A.M. GALOPIM DE CARVALHO : - Uma parte muito significativa da comunidade científica, neste domínio do saber, defende a teoria segundo a qual um mega-impacte produzido por um asteróide ou um cometa, da ordem da dezena de quilómetros de diâmetro, criou condições que levaram à rápida extinção de três quartos (75%) dos grupos biológicos de então. Entre essas condições dá-se relevo ao obscurecimento da atmosfera, às perturbações no clima global, às chuvas ácidas, etc.. Tyranosaurus rex e todos os dinossáurios seus contemporâneos desapareceram durante esta crise biológica, referida como uma "extinção em massa".

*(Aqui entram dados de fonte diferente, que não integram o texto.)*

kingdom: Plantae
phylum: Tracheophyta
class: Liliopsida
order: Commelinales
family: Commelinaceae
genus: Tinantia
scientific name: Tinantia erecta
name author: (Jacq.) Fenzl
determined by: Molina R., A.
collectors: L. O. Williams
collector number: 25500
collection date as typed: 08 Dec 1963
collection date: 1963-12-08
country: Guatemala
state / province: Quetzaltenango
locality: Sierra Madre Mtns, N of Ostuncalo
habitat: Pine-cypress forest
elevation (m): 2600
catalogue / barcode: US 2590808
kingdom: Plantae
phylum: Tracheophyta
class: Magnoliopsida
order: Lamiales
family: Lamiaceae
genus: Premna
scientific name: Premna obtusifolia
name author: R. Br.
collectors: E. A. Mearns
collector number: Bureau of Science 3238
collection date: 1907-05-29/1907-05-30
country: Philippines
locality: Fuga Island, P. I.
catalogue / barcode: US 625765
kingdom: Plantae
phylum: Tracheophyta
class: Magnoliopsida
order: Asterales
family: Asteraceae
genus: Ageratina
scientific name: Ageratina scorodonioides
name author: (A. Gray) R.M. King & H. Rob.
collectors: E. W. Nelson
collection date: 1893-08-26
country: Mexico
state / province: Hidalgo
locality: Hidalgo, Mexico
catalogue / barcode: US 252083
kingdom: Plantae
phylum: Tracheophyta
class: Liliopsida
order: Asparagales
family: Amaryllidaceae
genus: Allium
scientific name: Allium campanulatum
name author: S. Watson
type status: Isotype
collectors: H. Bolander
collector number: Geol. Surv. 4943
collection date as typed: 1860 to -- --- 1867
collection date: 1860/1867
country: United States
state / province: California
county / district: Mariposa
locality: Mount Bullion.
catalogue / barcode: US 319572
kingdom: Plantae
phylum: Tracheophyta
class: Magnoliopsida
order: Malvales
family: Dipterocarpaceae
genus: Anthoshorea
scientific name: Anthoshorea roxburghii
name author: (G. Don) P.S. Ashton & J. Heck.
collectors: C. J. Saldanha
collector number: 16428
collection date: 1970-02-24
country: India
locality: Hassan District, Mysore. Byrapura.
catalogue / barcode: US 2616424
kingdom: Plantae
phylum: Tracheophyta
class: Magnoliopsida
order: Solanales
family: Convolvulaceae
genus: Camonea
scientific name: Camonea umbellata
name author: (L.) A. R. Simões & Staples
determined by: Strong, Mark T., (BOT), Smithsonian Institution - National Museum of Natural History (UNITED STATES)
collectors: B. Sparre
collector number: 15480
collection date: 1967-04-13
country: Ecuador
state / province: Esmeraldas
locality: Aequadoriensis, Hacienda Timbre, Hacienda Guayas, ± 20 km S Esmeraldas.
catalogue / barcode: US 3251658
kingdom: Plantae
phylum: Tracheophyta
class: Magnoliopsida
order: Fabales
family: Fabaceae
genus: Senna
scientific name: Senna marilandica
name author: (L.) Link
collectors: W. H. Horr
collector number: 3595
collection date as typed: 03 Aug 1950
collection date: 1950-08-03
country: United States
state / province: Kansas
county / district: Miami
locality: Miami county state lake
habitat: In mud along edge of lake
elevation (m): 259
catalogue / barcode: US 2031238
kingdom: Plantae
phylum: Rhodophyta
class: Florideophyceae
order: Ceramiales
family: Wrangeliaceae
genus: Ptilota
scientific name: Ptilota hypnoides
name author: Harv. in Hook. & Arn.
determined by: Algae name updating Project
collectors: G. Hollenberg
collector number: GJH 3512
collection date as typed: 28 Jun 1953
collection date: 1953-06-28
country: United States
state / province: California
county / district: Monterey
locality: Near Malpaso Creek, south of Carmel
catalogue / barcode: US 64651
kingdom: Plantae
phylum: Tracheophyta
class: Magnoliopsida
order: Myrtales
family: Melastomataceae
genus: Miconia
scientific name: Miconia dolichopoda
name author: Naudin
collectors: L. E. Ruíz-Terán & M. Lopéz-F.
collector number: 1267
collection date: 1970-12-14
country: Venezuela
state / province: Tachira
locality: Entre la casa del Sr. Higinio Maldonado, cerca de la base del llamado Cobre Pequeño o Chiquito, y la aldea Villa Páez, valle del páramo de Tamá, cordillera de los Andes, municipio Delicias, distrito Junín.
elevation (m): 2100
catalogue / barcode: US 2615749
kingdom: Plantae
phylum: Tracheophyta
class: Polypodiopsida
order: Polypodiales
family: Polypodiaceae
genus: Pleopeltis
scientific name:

TRIPLOV : - Os dinossauros devem ser muito diferentes uns dos outros, não só por uns serem herbívoros e outros carnívoros, uns da altura de prédios e outros do tamanho de aves, mas porque em alguns o comportamento parece aproximar-se do dos mamíferos, por exemplo no cuidado dispensado às crias pelos pais. Mamíferos e aves tratam dos filhotes, os répteis, em geral, não. Além da oviparidade, é conhecido entre eles algum outro modo de reprodução?

A.M. GALOPIM DE CARVALHO : - Sabemos hoje que os crocodilos cuidam dos seus filhotes e os vigiam nos primeiros tempos de vida. Conhecem-se umas oitocentas espécies de dinossáurios. Entre um tão elevado número, certamente muito inferior ao das que existiam (ainda por descobrir e estudar), o número de casos de que se conhece o modo de reprodução é mínimo, inferior a uma dezena, todos eles indicadores de oviparidade.

TRIPLOV : - O Prof. Galopim é conhecido por ser o homem dos dinossauros em Portugal, apesar de a sua actividade neste domínio ter sido sobretudo a de popularização do conhecimento científico e luta com as autoridades para a preservação dos geomonumentos. Qual é o saldo actual da situação?

A.M. GALOPIM DE CARVALHO : - O saldo tem sido positivo. O processo tem decorrido com muita lentidão mas a passos firmes. Já se salvaram do betão e do asfalto muitos geomonumentos. A Jazida da Pedreira da Galinha, na Serra d'Aire, é um exemplo de que nos devemos orgulhar. A de Carenque continua a ser objecto de uma luta muito difícil e longa (já dura há 12 anos), mas estou certo que irá ter o desfecho digno e feliz a que tem direito.